> [REQUIRED WORK]
Setting aside any pictures, reproduce the data exactly.

> [DATA FOR THIS EXERCISE]
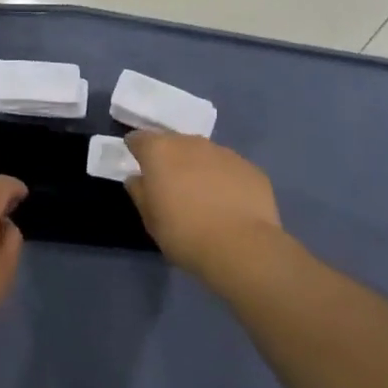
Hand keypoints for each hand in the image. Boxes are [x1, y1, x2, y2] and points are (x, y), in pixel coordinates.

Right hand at [124, 133, 281, 282]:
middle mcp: (191, 143)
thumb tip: (138, 179)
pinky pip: (230, 169)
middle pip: (174, 143)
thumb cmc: (184, 234)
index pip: (139, 139)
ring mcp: (224, 153)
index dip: (137, 151)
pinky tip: (230, 206)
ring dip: (199, 168)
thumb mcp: (151, 220)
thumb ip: (140, 193)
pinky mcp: (250, 168)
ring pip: (204, 155)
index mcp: (160, 151)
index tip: (139, 166)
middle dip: (170, 159)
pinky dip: (226, 181)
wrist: (242, 248)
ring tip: (204, 198)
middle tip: (172, 186)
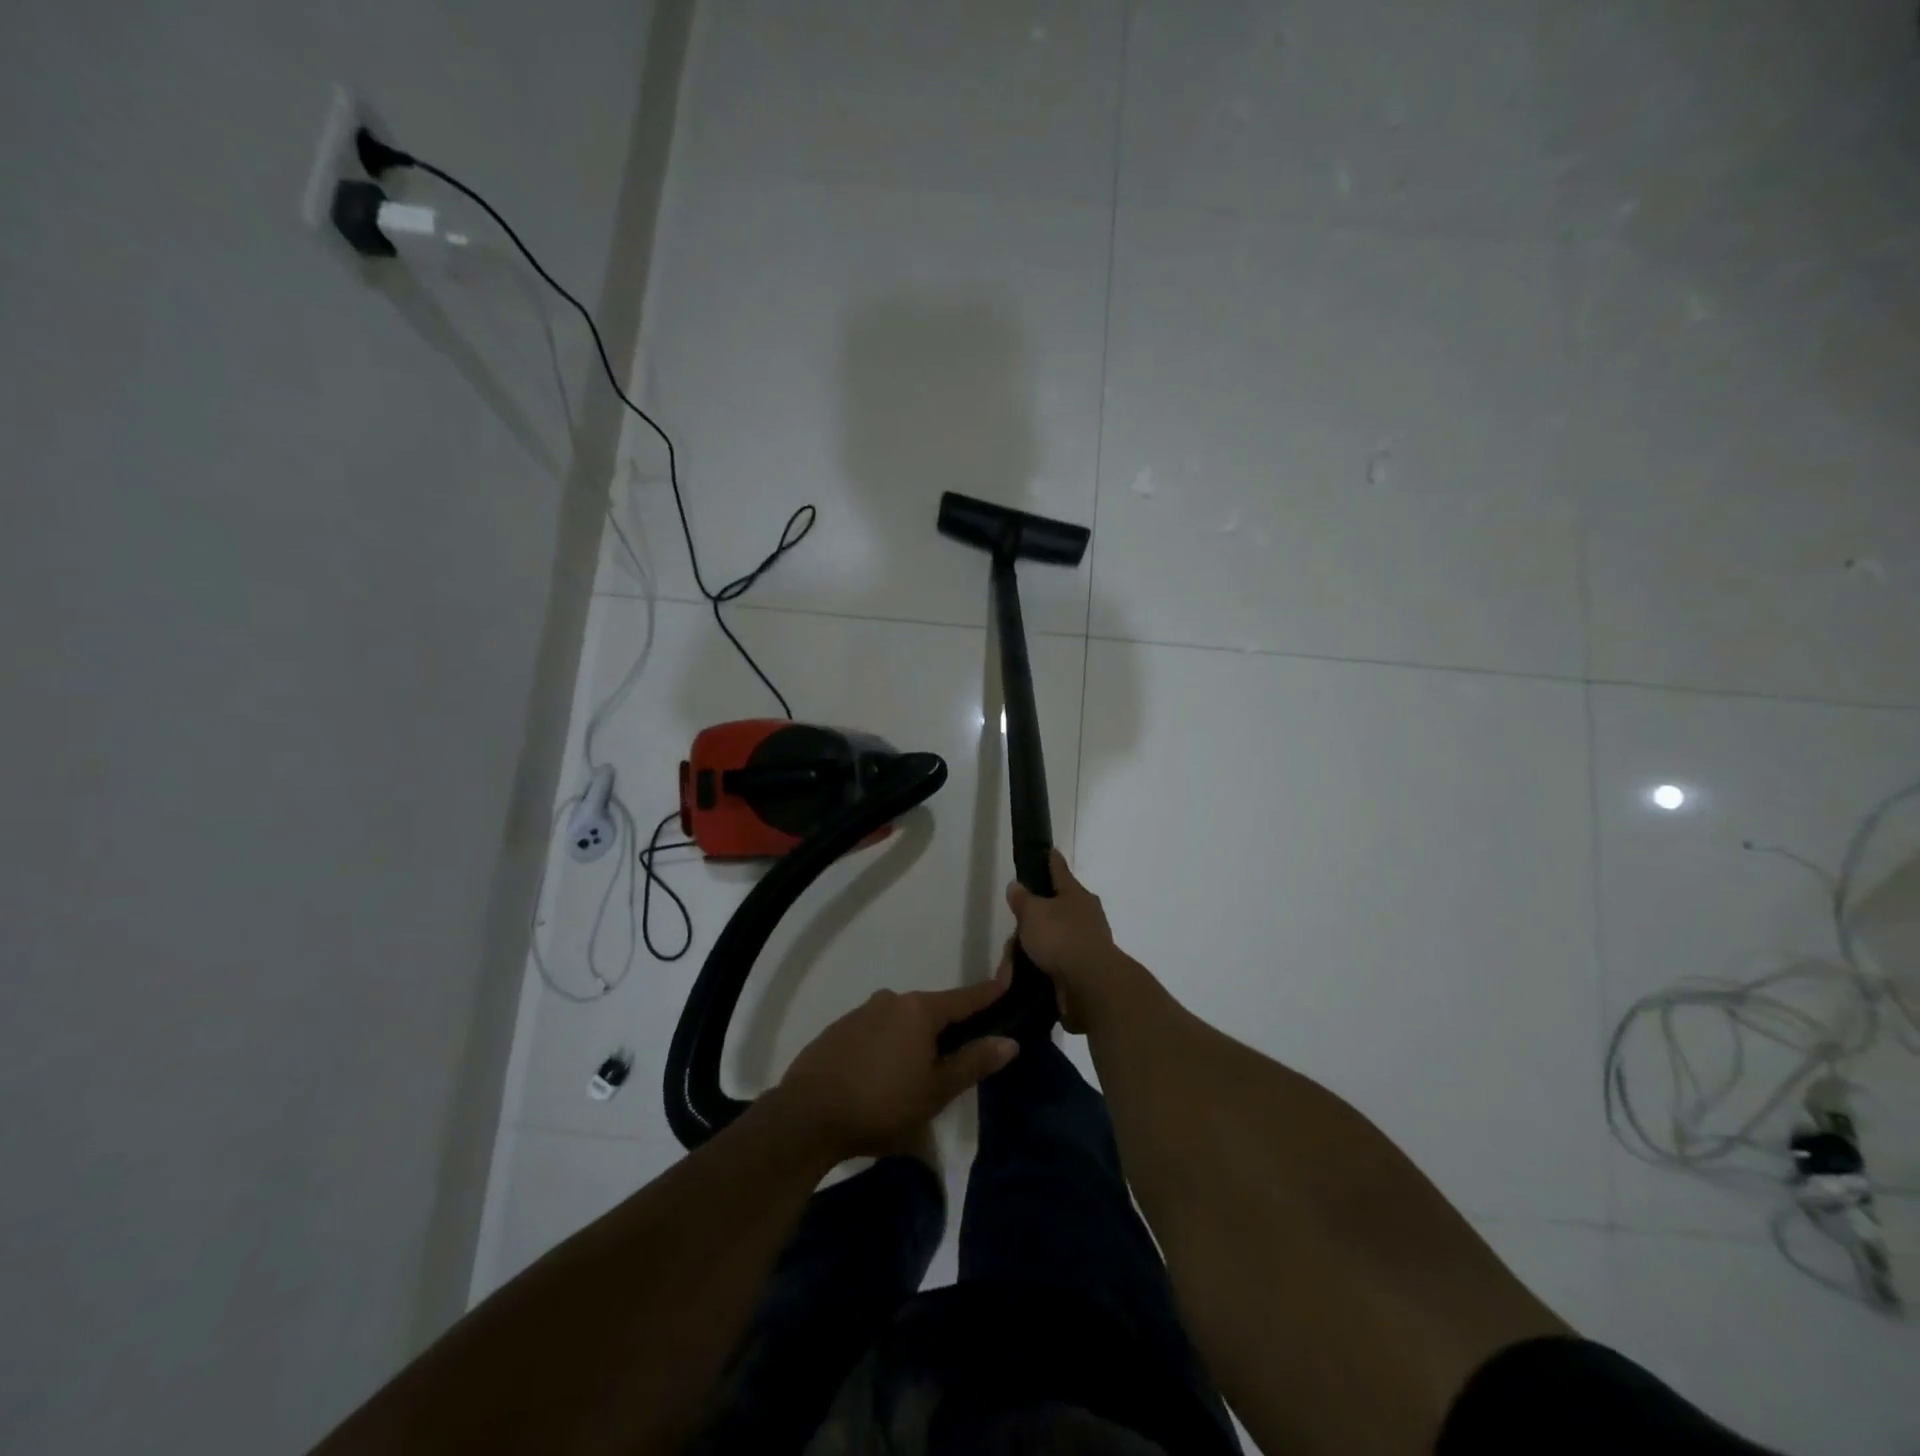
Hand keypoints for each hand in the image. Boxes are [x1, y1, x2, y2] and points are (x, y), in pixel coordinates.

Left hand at [776, 967, 1019, 1160]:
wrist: (806, 1116)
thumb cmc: (881, 1104)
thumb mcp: (935, 1091)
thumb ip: (972, 1063)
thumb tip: (1009, 1041)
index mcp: (919, 1010)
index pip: (964, 998)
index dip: (988, 993)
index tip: (1007, 981)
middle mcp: (891, 1000)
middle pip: (930, 1011)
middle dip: (945, 1029)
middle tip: (956, 1059)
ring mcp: (860, 1013)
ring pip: (899, 1022)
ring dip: (912, 1041)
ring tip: (914, 1077)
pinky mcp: (837, 1031)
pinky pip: (873, 1033)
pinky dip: (885, 1047)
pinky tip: (880, 1077)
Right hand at [1005, 850, 1124, 1032]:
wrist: (1091, 985)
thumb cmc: (1061, 937)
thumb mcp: (1033, 913)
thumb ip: (1023, 899)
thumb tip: (1017, 886)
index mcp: (1076, 894)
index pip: (1060, 870)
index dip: (1051, 860)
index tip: (1049, 850)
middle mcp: (1086, 914)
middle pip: (1055, 909)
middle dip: (1034, 919)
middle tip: (1016, 928)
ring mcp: (1088, 942)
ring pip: (1054, 938)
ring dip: (1036, 946)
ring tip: (1014, 961)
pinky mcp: (1085, 969)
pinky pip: (1057, 962)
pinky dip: (1043, 965)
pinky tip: (1028, 974)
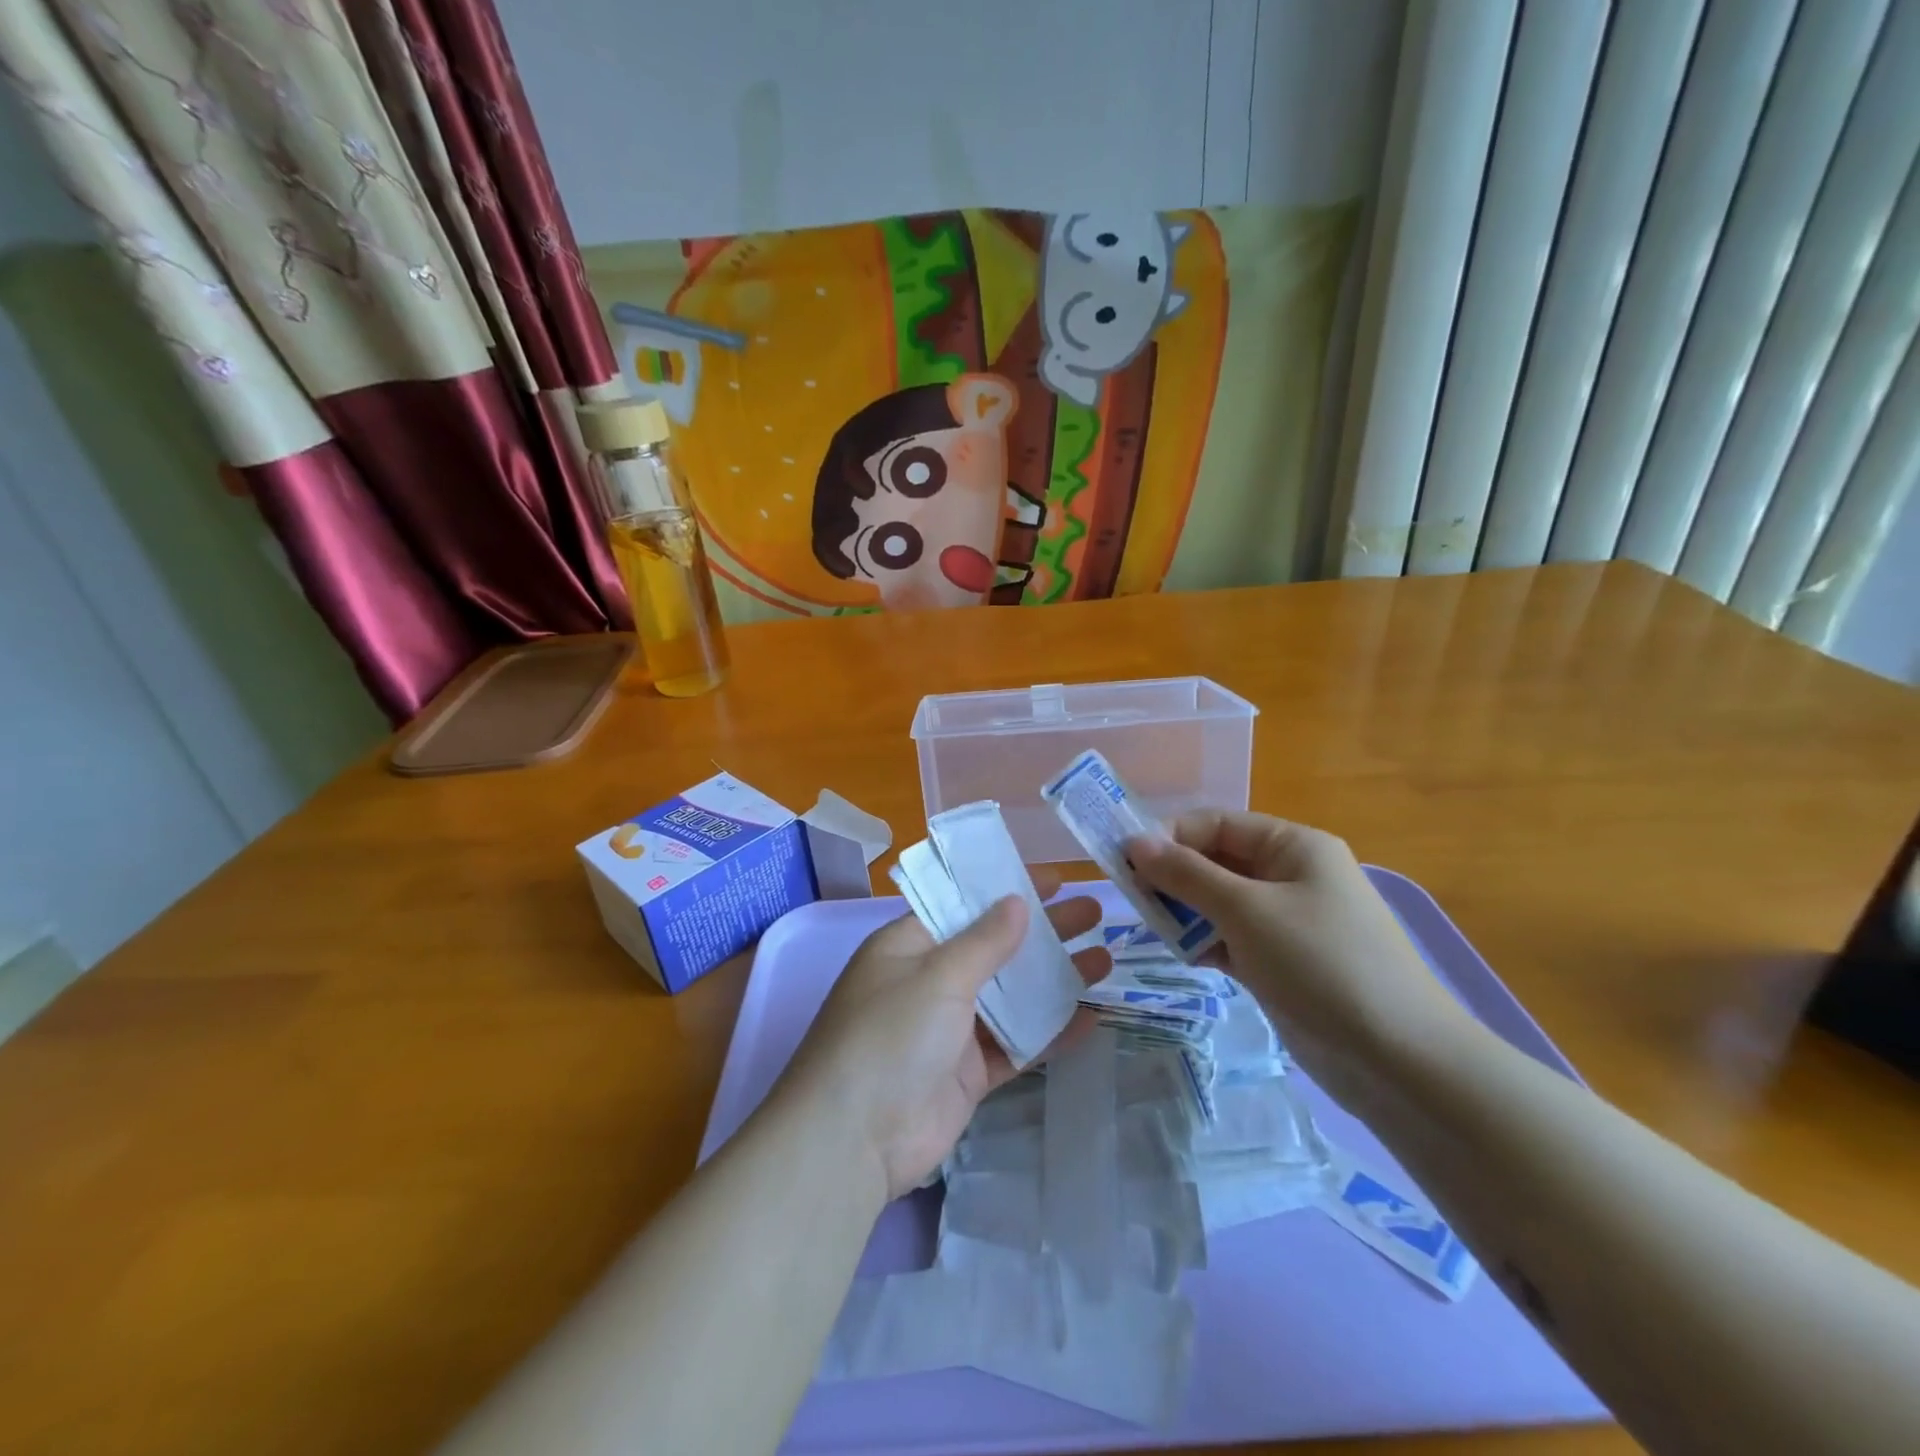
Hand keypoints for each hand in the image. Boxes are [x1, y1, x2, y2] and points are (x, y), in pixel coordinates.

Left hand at [778, 870, 1110, 1199]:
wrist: (854, 1140)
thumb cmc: (889, 1036)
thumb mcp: (936, 976)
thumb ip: (983, 942)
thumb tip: (1017, 903)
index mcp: (911, 946)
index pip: (966, 906)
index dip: (1009, 890)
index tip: (1057, 878)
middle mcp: (931, 981)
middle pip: (997, 948)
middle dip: (1044, 931)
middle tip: (1094, 913)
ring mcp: (951, 1029)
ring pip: (1012, 996)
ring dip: (1055, 979)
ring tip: (1105, 960)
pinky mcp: (968, 1073)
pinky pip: (1016, 1044)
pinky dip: (1051, 1031)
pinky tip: (1092, 1017)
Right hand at [1127, 812, 1474, 1107]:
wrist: (1399, 1061)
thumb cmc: (1321, 963)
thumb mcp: (1246, 910)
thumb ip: (1186, 875)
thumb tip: (1134, 842)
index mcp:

> [ANSWER FOR THE TASK]
Hand keypoints for each hand in the image. Boxes are [x1, y1, x2, y2] and points are (x, y), in pixel coordinates.

Right hand at [124, 133, 281, 282]:
middle mcp: (191, 143)
thumb tip: (138, 179)
pinky pip: (230, 169)
middle pip: (174, 143)
thumb cmc: (184, 234)
index pip: (139, 139)
ring mcp: (224, 153)
index dip: (137, 151)
pinky tip: (230, 206)
ring dip: (199, 168)
thumb mcp: (151, 220)
thumb ip: (140, 193)
pinky mcp: (250, 168)
ring pip: (204, 155)
index mcp: (160, 151)
index tip: (139, 166)
middle dip: (170, 159)
pinky dip: (226, 181)
wrist: (242, 248)
ring tip: (204, 198)
middle tip: (172, 186)
Hand keypoints for each hand in the image. Boxes are [x1, y1, x2, y2] and points are (x, y), in pixel coordinates.

Left hand at [776, 967, 1019, 1160]:
wrist: (806, 1116)
thumb cmc: (881, 1104)
thumb mcp: (935, 1091)
thumb ip: (972, 1063)
thumb tip: (1009, 1041)
index mcp: (919, 1010)
index pip: (964, 998)
index dip: (988, 993)
index tip: (1007, 981)
middle mcp: (891, 1000)
middle pip: (930, 1011)
middle dip: (945, 1029)
middle tip: (956, 1059)
ring mcp: (860, 1013)
ring pip: (899, 1022)
ring dip: (912, 1041)
ring tip: (914, 1077)
pinky mcp: (837, 1031)
pinky pip: (873, 1033)
pinky dip: (885, 1047)
pinky tip: (880, 1077)
Right hand at [1005, 850, 1124, 1032]:
wrist: (1091, 985)
thumb cmc: (1061, 937)
thumb mcp: (1033, 913)
thumb ip: (1023, 899)
thumb tip: (1017, 886)
index mcp: (1076, 894)
index pip: (1060, 870)
index dip: (1051, 860)
index tip: (1049, 850)
middle mcp: (1086, 914)
middle pip: (1055, 909)
middle dip: (1034, 919)
middle tip: (1016, 928)
ring mcp: (1088, 942)
ring pip: (1054, 938)
ring dip: (1036, 946)
ring tip: (1014, 961)
pinky mcp: (1085, 969)
pinky pip: (1057, 962)
pinky dip: (1043, 965)
pinky tip: (1028, 974)
Hand keypoints for each hand in the image. Boxes are [x1, y1, x2, y2] and points are (x, y), in pixel coordinates.

Left hand at [778, 870, 1110, 1199]:
wrist: (854, 1140)
thumb cmc: (889, 1036)
thumb mcp: (936, 976)
thumb ip: (983, 942)
thumb tip: (1017, 903)
index mcp: (911, 946)
index pip: (966, 906)
index dip: (1009, 890)
index tip: (1057, 878)
middle mcp: (931, 981)
middle pip: (997, 948)
middle dip: (1044, 931)
middle tip: (1094, 913)
ring mcp: (951, 1029)
ring pip: (1012, 996)
ring dip: (1055, 979)
ring tip: (1105, 960)
pinky mcp: (968, 1073)
pinky pip: (1016, 1044)
pinky dip: (1051, 1031)
pinky tip: (1092, 1017)
Right hand at [1127, 812, 1474, 1107]:
wrist: (1399, 1061)
thumb cmc: (1321, 963)
thumb mcp: (1246, 910)
thumb ip: (1186, 875)
thumb tip: (1134, 842)
index mcp:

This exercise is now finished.